The speaker, a product architect from Alibaba Cloud's Machine Learning Platform PAI, introduces a three‑part roadmap: the technical architecture of search‑recommendation advertising, engineering and algorithm practices in that scenario, and explorations that combine large models with the platform.

Search‑Recommendation Architecture

When a user opens an app such as Taobao or Tmall, the front‑end displays a recommendation feed. The back‑end receives an exposure request, routes it through a business engine and an A/B system, and decides which data to use for recall, coarse ranking, and fine ranking. Models like DeepFM and FM consume features from a feature platform (user behavior, product price, sales, clicks, etc.). Real‑time user actions are streamed into Flink, generating real‑time features that are also persisted to an offline big‑data platform for day‑level training samples.
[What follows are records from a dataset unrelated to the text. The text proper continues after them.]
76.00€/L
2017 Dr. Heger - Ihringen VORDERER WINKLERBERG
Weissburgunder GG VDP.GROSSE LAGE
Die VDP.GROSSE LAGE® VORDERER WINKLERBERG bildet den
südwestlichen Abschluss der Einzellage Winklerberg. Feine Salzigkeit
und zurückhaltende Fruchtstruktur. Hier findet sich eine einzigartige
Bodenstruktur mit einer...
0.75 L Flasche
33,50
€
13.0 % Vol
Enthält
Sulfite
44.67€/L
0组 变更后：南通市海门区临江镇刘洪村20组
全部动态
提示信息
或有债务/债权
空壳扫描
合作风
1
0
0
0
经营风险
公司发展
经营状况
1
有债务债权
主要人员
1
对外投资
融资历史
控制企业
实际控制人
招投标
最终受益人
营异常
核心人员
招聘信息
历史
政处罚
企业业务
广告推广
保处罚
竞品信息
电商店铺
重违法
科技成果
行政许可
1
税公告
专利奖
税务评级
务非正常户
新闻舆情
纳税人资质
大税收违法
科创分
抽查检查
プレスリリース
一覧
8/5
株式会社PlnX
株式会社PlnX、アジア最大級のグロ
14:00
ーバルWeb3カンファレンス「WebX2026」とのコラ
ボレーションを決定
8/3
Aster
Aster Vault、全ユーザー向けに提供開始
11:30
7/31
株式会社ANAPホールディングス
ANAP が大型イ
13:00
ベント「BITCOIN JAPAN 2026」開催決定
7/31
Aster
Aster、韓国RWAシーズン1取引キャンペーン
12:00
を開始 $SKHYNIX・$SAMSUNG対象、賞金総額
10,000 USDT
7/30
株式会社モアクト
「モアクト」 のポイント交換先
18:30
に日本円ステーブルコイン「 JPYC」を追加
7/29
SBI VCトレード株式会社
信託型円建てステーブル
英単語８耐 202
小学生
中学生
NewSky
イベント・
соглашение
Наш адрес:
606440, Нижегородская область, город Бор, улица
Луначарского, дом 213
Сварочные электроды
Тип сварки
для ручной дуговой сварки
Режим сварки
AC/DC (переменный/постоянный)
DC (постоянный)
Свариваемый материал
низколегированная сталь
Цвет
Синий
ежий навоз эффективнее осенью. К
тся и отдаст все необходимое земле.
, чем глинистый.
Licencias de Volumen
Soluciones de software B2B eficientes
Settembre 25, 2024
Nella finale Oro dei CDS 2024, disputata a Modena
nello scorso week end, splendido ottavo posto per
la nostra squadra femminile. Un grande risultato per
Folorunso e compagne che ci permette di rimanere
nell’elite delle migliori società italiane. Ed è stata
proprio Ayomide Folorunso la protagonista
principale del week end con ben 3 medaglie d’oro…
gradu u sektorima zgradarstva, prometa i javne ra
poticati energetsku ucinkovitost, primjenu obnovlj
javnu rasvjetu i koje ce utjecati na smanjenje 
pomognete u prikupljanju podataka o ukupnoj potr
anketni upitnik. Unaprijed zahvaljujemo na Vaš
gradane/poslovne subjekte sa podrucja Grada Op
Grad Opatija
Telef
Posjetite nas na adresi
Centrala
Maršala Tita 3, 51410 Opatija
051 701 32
Compute and Resource Layer

At the bottom, Alibaba Cloud provides heterogeneous compute resources (GPU, CPU, high‑bandwidth RDMA networking, fast storage) managed by cluster schedulers such as ODPS Feitian, container services, and the Lingjun intelligent‑compute cluster designed for large‑model workloads.
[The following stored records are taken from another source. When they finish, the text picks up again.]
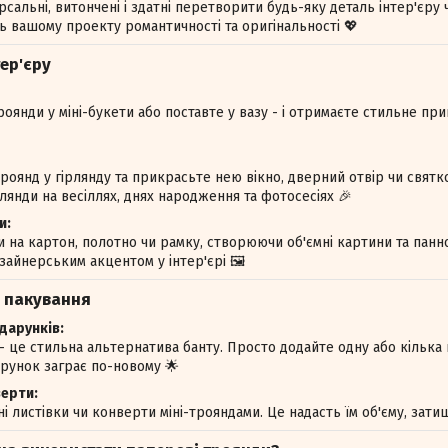
рсальні, витончені і здатні перетворити будь-яку деталь інтер'єру
ть вашому проекту романтичності та оригінальності 💖
ер'єру
роянди у міні-букети або поставте у вазу - і отримаєте стильне пр
роянд у гірлянду та прикрасьте нею вікно, дверний отвір чи свят
рлянди на весіллях, днях народження та фотосесіях 🎉
и:
 на картон, полотно чи рамку, створюючи об'ємні картини та панн
айнерським акцентом у інтер'єрі 🖼️
 пакування
арунків:
 це стильна альтернатива банту. Просто додайте одну або кілька н
рунок заграє по-новому 🌟
верти:
і листівки чи конверти міні-трояндами. Це надасть їм об'єму, зати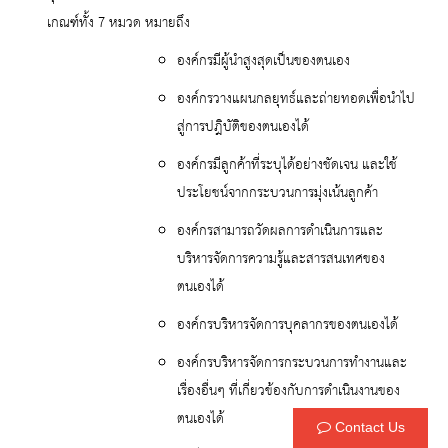
เกณฑ์ทั้ง 7 หมวด หมายถึง
องค์กรมีผู้นำสูงสุดเป็นของตนเอง
องค์กรวางแผนกลยุทธ์และถ่ายทอดเพื่อนำไป
สู่การปฎิบัติของตนเองได้
องค์กรมีลูกค้าที่ระบุได้อย่างชัดเจน และใช้
ประโยชน์จากกระบวนการมุ่งเน้นลูกค้า
องค์กรสามารถวัดผลการดำเนินการและ
บริหารจัดการความรู้และสารสนเทศของ
ตนเองได้
องค์กรบริหารจัดการบุคลากรของตนเองได้
องค์กรบริหารจัดการกระบวนการทำงานและ
เรื่องอื่นๆ ที่เกี่ยวข้องกับการดำเนินงานของ
ตนเองได้
Contact Us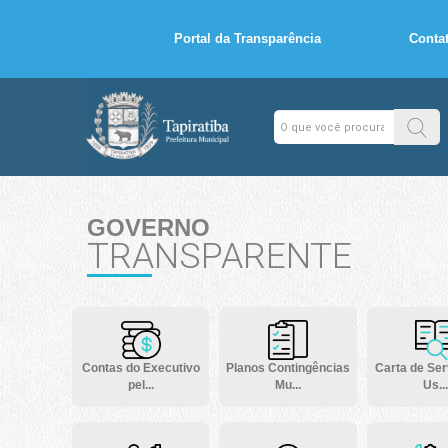
Portal da Transparência
Conta
GOVERNO
TRANSPARENTE
Contas do Executivo
Planos Contingências
Carta de Ser
pel...
Mu...
Us...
Big‑Data + AI PaaS Platform

The unified PaaS layer combines real‑time and batch big‑data services: MaxCompute (Hadoop‑like), Hologres (Redis‑like real‑time OLAP), Flink for streaming, and EMR as the cloud counterpart of open‑source big‑data stacks. This platform feeds data into the AI services.

AI Platform Capabilities

Key AI modules include data labeling (PAI‑iTAG), data cleaning, a FeatureStore, interactive development (PAI‑DSW), visual development (PAI‑Designer), distributed training (PAI‑DLC), dataset acceleration, network and operator optimizations, and model serving via PAI‑EAS.

FeatureStore Design

FeatureStore provides a unified repository for structured features, synchronizing data from offline sources (HDFS, MaxCompute) to online stores (Hologres, TableStore, FeatureDB). It supports feature lineage, multi‑level caching, and local‑memory pre‑fetching to meet sub‑second latency requirements in recommendation pipelines.

EasyRec Recommendation Library

EasyRec abstracts common recommendation algorithms (e.g., DeepFM) and supports multiple compute back‑ends (MaxCompute, Hadoop, Spark, local). It offers data source connectors (OSS, MaxCompute, HDFS, Hive), FeatureGenerator for consistent offline‑online logic, AutoML‑HPO, automatic feature generation/selection, model distillation, training acceleration, offline evaluation, and early‑stop mechanisms.

Training and Inference Optimizations

Multi‑level cache and automatic feature eviction to reduce memory and compute load.

WorkQueue pattern for producer‑consumer data feeding across heterogeneous servers.

Feature selection and knowledge distillation to simplify models.

Communication reduction via single‑node fusion and pipeline parallelism.

Hardware acceleration with AVX/AMX matrix ops, AllReduce sync, and incremental embedding updates.

Inference improvements include AVX/AMX‑accelerated embedding lookup, bf16+int8 quantization on GPUs, AutoPlacement between CPU/GPU, GPU multi‑stream SessionGroup, and feature‑cache optimizations that have yielded ~4× QPS over native TensorFlow Serving in e‑commerce workloads.

LLM‑Driven Recommendation Scenarios

Four emerging use cases are highlighted: e‑commerce product guidance, content recommendation, enterprise knowledge‑base assistants, and educational question answering. Prompt engineering examples demonstrate category‑pair recommendations, query rewriting for ad keywords, and synonym generation to improve search relevance.

RAG (Retrieval‑Augmented Generation) Pipeline

The end‑to‑end RAG workflow is modularized into Document Extraction, Indexing, Pre‑Retrieval (query rewriting), Retrieval, Post‑Retrieval, Generation, and Evaluation. Supported data types include multi‑modal documents (PDF, Word, PPT) with OCR, hierarchical structure handling, and vector stores such as Elasticsearch, Hologres, and Milvus. The pipeline can generate evaluation sets via large‑model‑based RefGPT and measures metrics like hit rate, accuracy, semantic similarity, and faithfulness.

Open‑Source PAI‑RAG

PAI‑RAG is released as an open‑source project, offering a Gradio front‑end for easy configuration, data upload, and interactive testing of the RAG chain. It aims to simplify adaptation to various enterprise scenarios.

Conclusion

The presentation concludes with an invitation to join the open‑source community and contribute to the evolving ecosystem.